I have tried various Sun JVM versions, including u18, with the same results. One interesting thing to note is that this is related to the JBossWS stack. When I turn off all web service access to my SLSBs and hit the cluster only via RMI, the leak goes away. If anyone has any ideas as to what may cause a native (non Java heap/non java Permgen) leak in this scenario, please pass it on, even if it is a brainstorm.
I will try to create a simple dummy application and web service client which reproduces the problem. Unfortunatly I was unable to get the JVM running under valgrind, even following this FAQ: http://valgrind.org/docs/manual/faq.html#faq.java
VisualVM, which comes with JDK 6, has some decent tools for tracking down memory leaks. It might help you pinpoint where the leak i, and if it really is related to web services you could submit a JIRA.
Oh, the other thing you should do is check the latest JBossWS releases to see if any of them fixes a memory leak.
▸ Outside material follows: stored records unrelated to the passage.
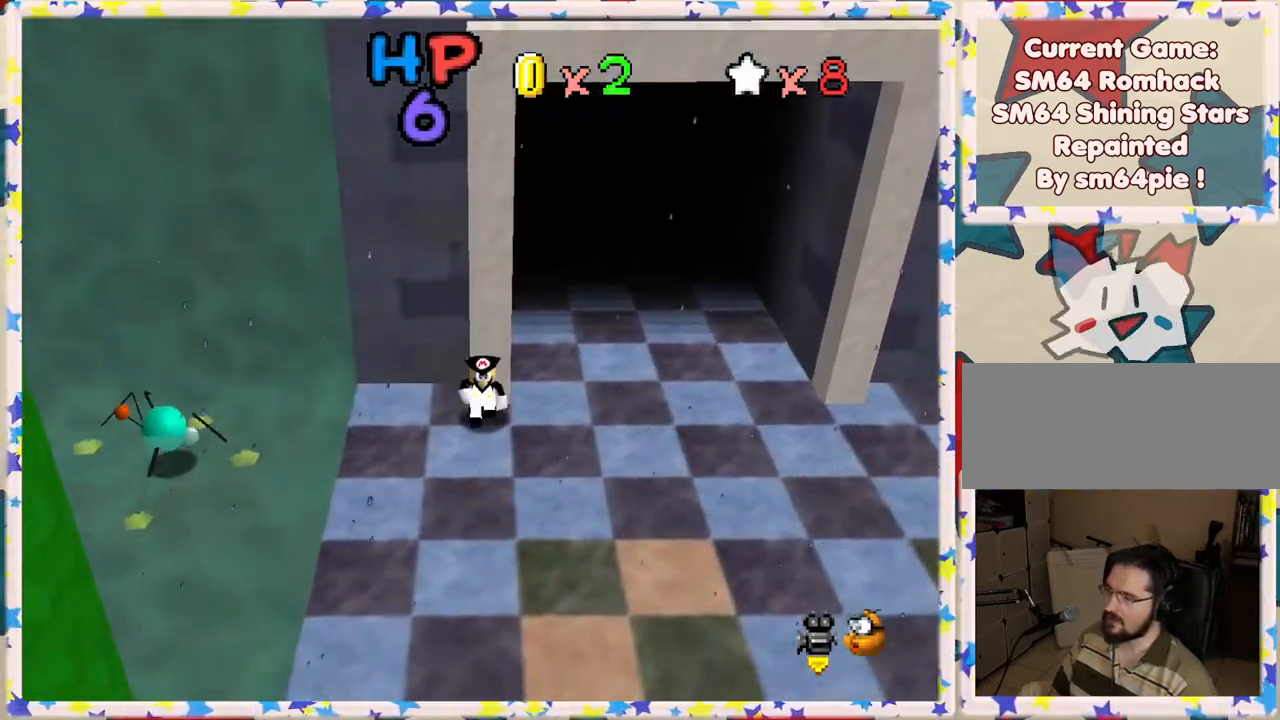
{"buttons": [], "left_stick": "down", "events": []}
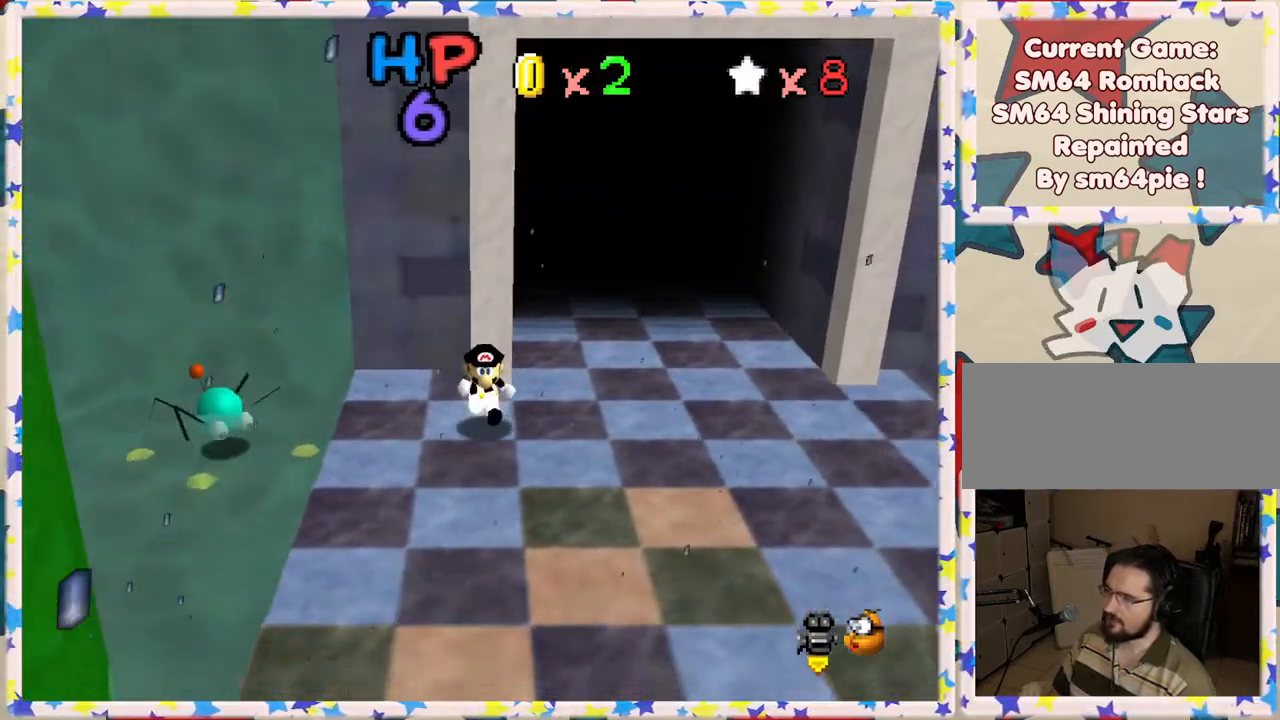
{"buttons": ["A"], "left_stick": "up-right", "events": [[183, "left_stick", "up"], [283, "A", "down"], [500, "left_stick", "up-right"]]}
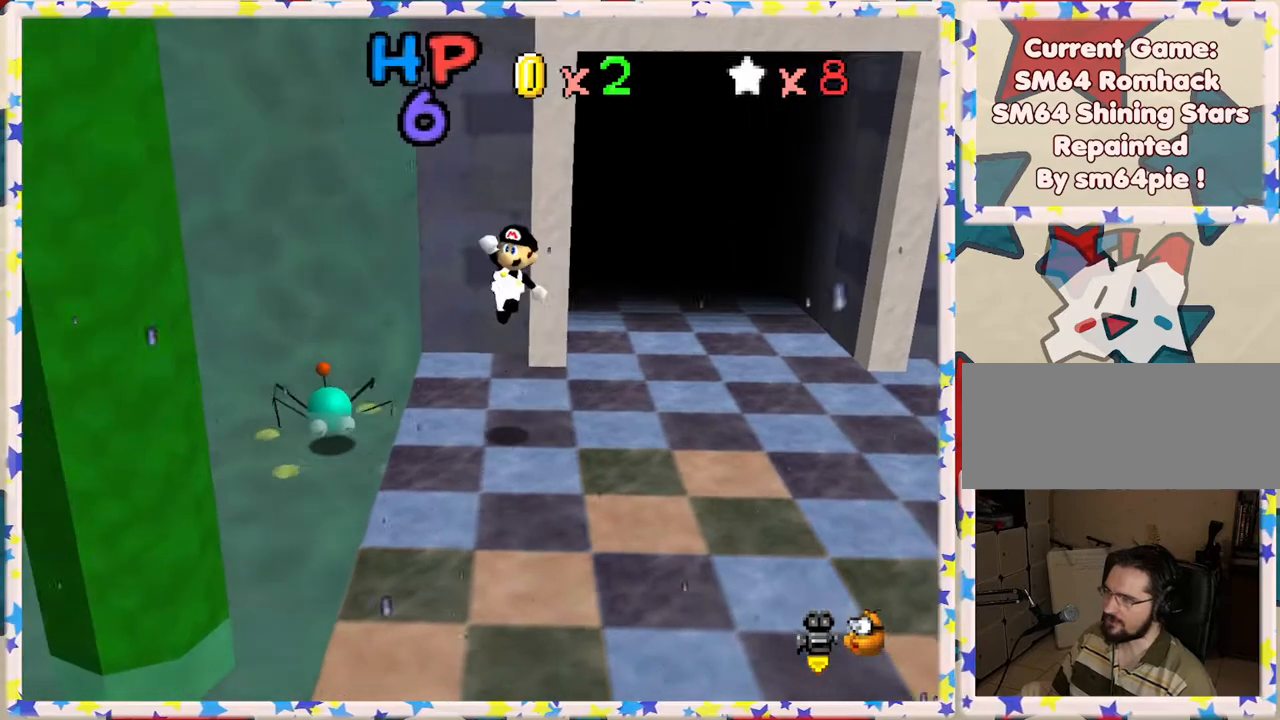
{"buttons": [], "left_stick": "up", "events": [[283, "A", "up"], [367, "left_stick", "up"]]}
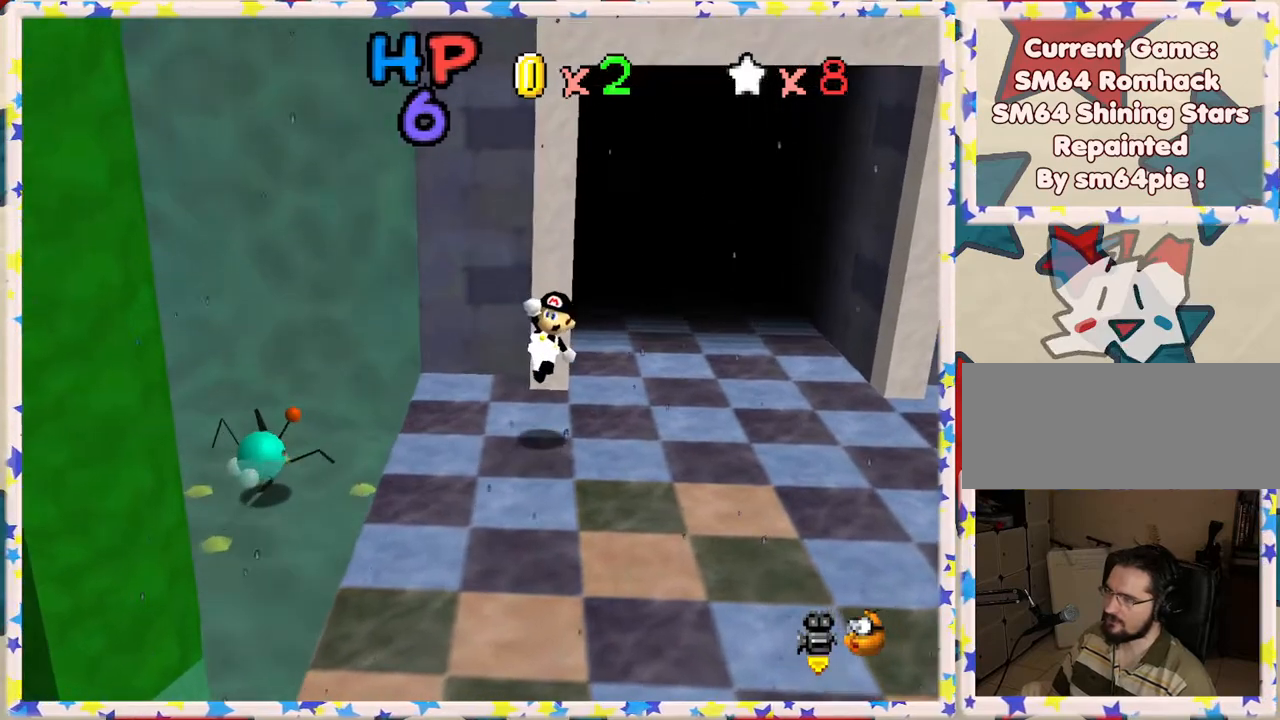
{"buttons": [], "left_stick": "down", "events": [[33, "left_stick", "center"], [250, "left_stick", "down"]]}
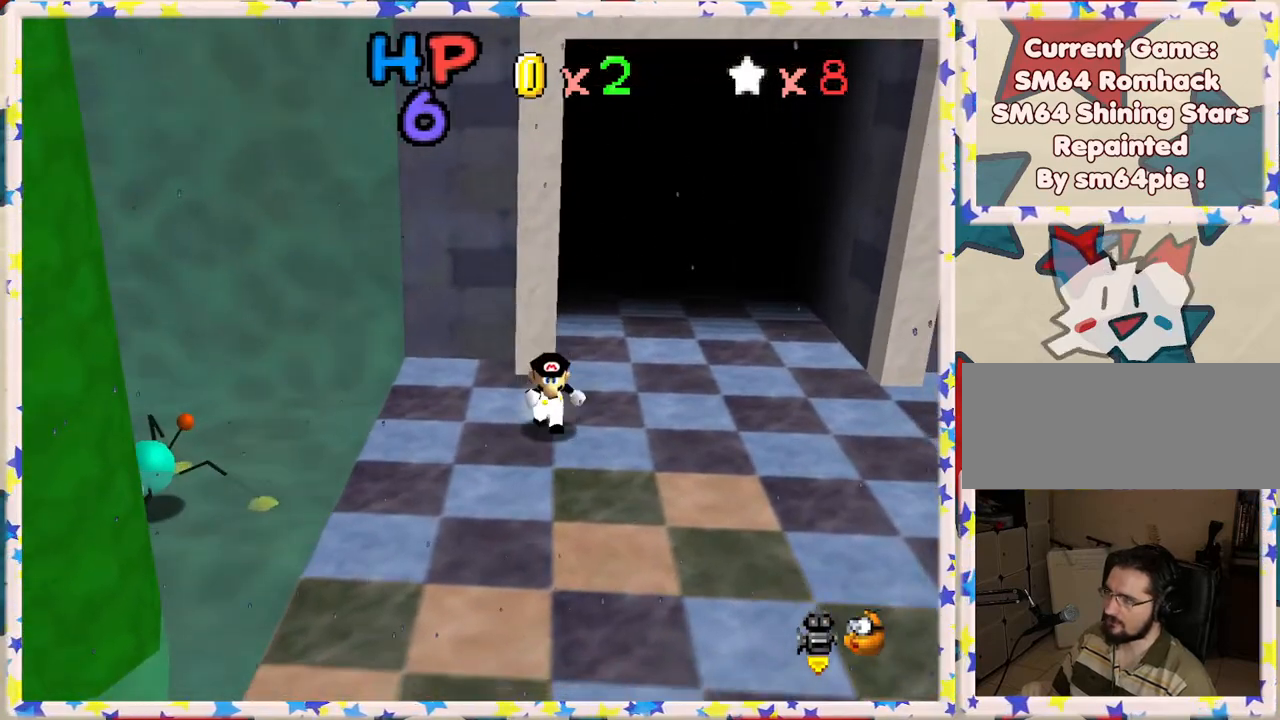
{"buttons": ["A"], "left_stick": "up", "events": [[317, "left_stick", "up"], [433, "A", "down"]]}
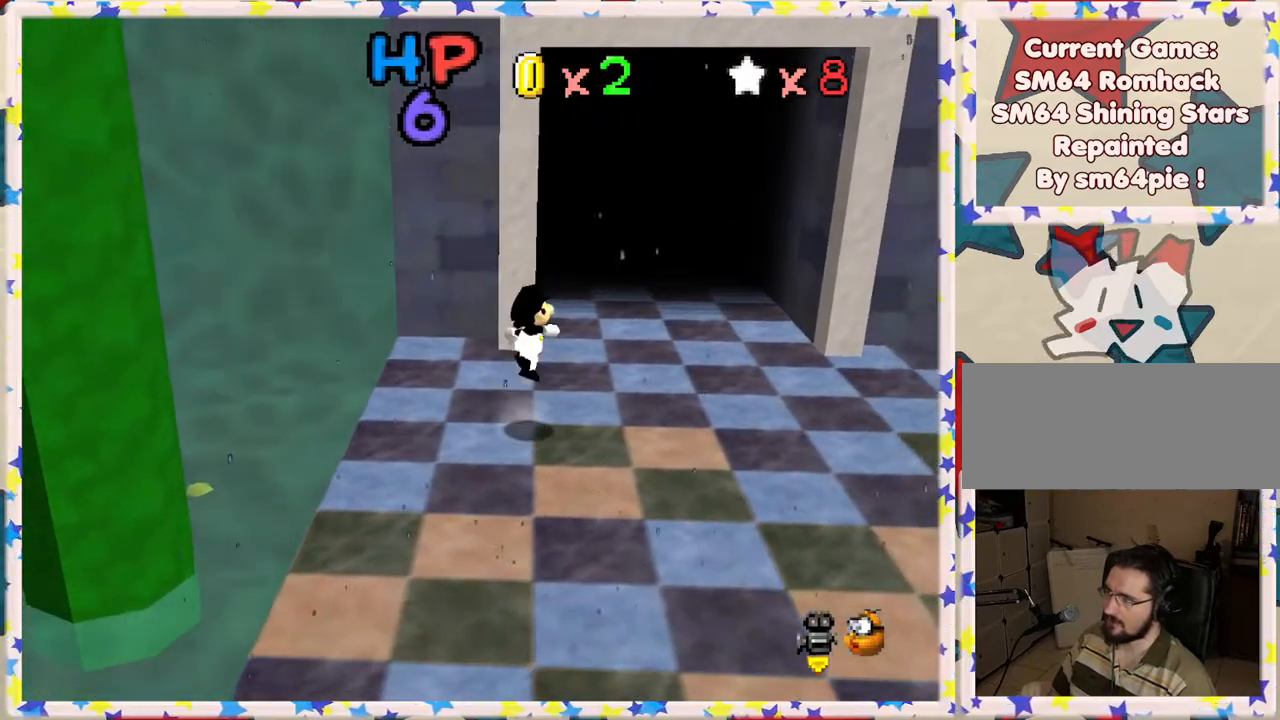
{"buttons": [], "left_stick": "up", "events": [[283, "left_stick", "up-left"], [400, "left_stick", "up"], [467, "A", "up"]]}
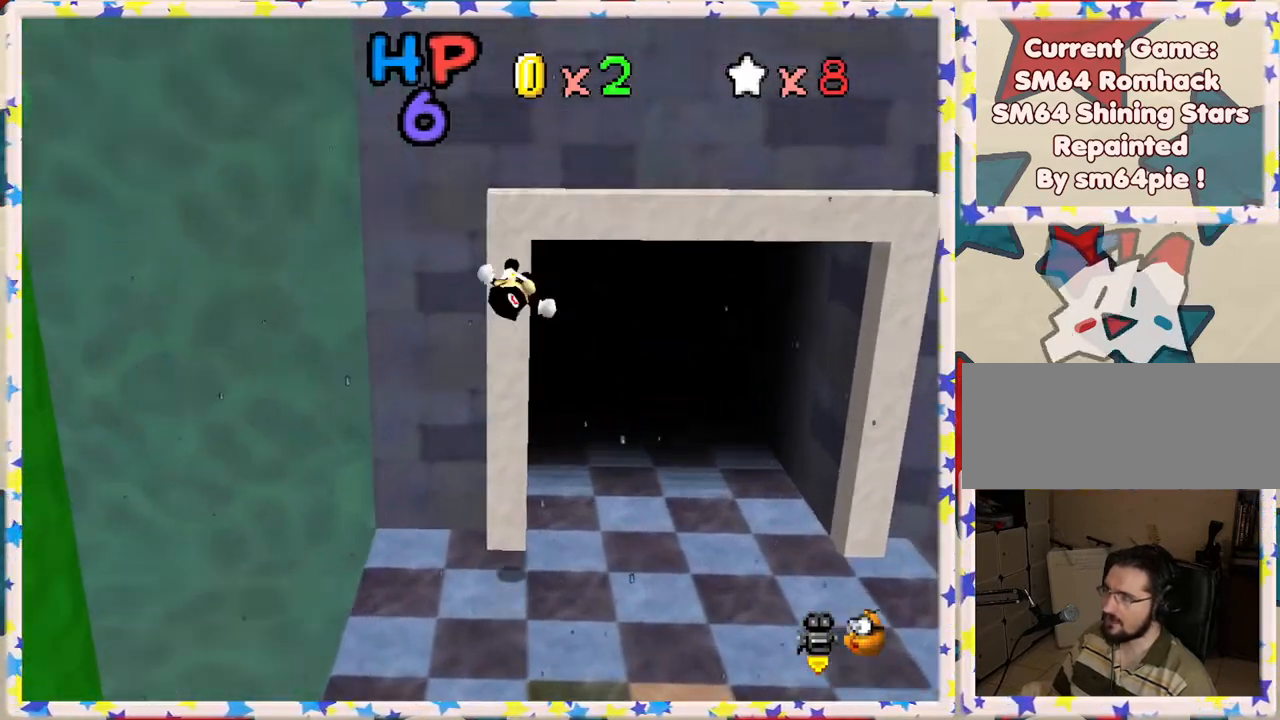
{"buttons": ["A"], "left_stick": "up", "events": [[183, "A", "down"]]}
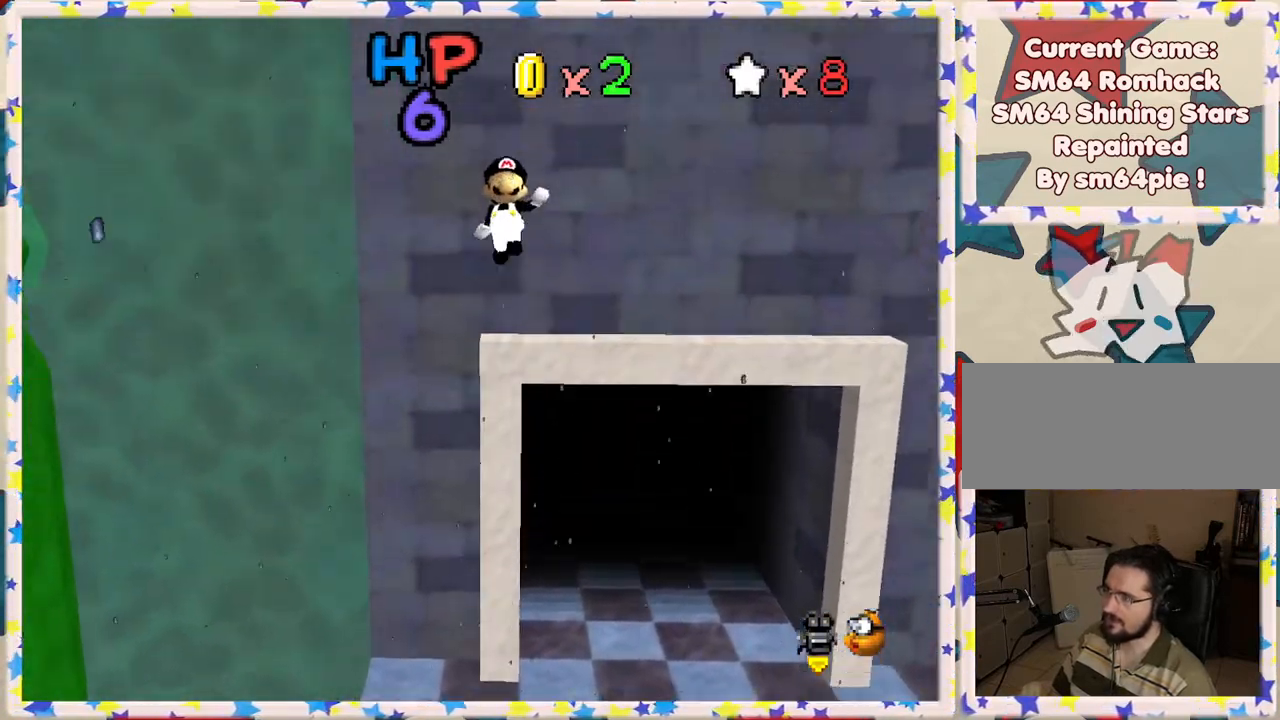
{"buttons": ["A"], "left_stick": "up", "events": []}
I'm not 100% sure offhand what is involved in the code path for JBossWS, but maybe check and see if direct buffer space is being exhausted?
I have finally found a workaround, using the standard OpenJDK that comes with Centos 5: java-1.6.0-openjdk-188.8.131.52-1.7.b09.el5. Using this JDK fixes the leak completely. VIRT size stabilizes at 1833M, which is exactly what I would expect. So I have no idea if this version of OpenJDK contains a fix, or the newer commercial JDKs from Sun contain a regression - as I still see the problem with JDK 6 update 19.
The crazy part is that no one else seems to have had such a problem. My application is rather busy - up to 50 transactions/second, but it still confounds that no one else seems to see this native leak. Anyway, thanks for your replies. I would still like to figure out what is going on, but for now, I will just be happy I have found a way to stabilize my cluster.
I'm wondering if you ever got to the bottom of this. I'm seeing the same thing in 1.6.0_26 (I know, that's pretty old) and only with an application that receive lots of GETs on our Netty server. I checked lsof on a long running vs new application and it doesn't look like we're leaking file handles (connections). So feels JVM level.
Did you upgrade to JDK7 or use OpenJDK to fix this?
I would analyze the heap first, if that is fruitless look into JDK 1.6 latest update and if that still doesn't help move to JDK 1.7.
I recently found this issue at:
approximately 1/3 down the page, states that:
Do not Use Hypersonic in ProductionAlthough Hypersonic configuration is used as the default persistence configuration, Hypersonic is not suitable or supported in production due to the following known issues:
- no transaction isolation
- thread and socket leaks (
connection.close()does not tidy up resources)
- persistence quality (logs commonly become corrupted after a failure, preventing automatic recovery)
- database corruption
- stability under load (database processes cease when dealing with too much data)
- not viable in clustered environments
The Hypersonic database is intended for developing and testing purposes and should not be used in a production environment. For more information about recommended databases, refer to the Using Other Databases chapter in the Getting Started Guide.
So you may want to switch to a different JMS sql store, if this is a production server.
"The crazy part is that no one else seems to have had such a problem."
I have a desktop app (not a JBOSS server app, but a very complicated multithreaded app in industrial automation) running on Centos and I experienced something like Jon's problem: running on Centos, large memory allocation climb bogging down the app while used memory stays flat and at reasonable level. I was about to try Jon's fix of reverting to the Centos OpenJDK instead of the Oracle JVM I'm using when I noticed some objects in the heap spiking up in count fairly high before getting released and garbage collected. I'm talking about spikes of a few thousand small objects in a Hashtable. If I had taken more data perhaps I would have found large spikes of several hundred MB; I don't know. I changed the algorithm in my code so as not to have more than ten or twenty such objects at a time instead of thousands. The allocated memory issue disappeared. Is the JVM getting spooked by spikes in used memory, allocating too much memory, not decreasing the allocating after the spike disappears, and then bogging down the app? Does the Centos OpenJDK Jon used handle such spikes more skillfully?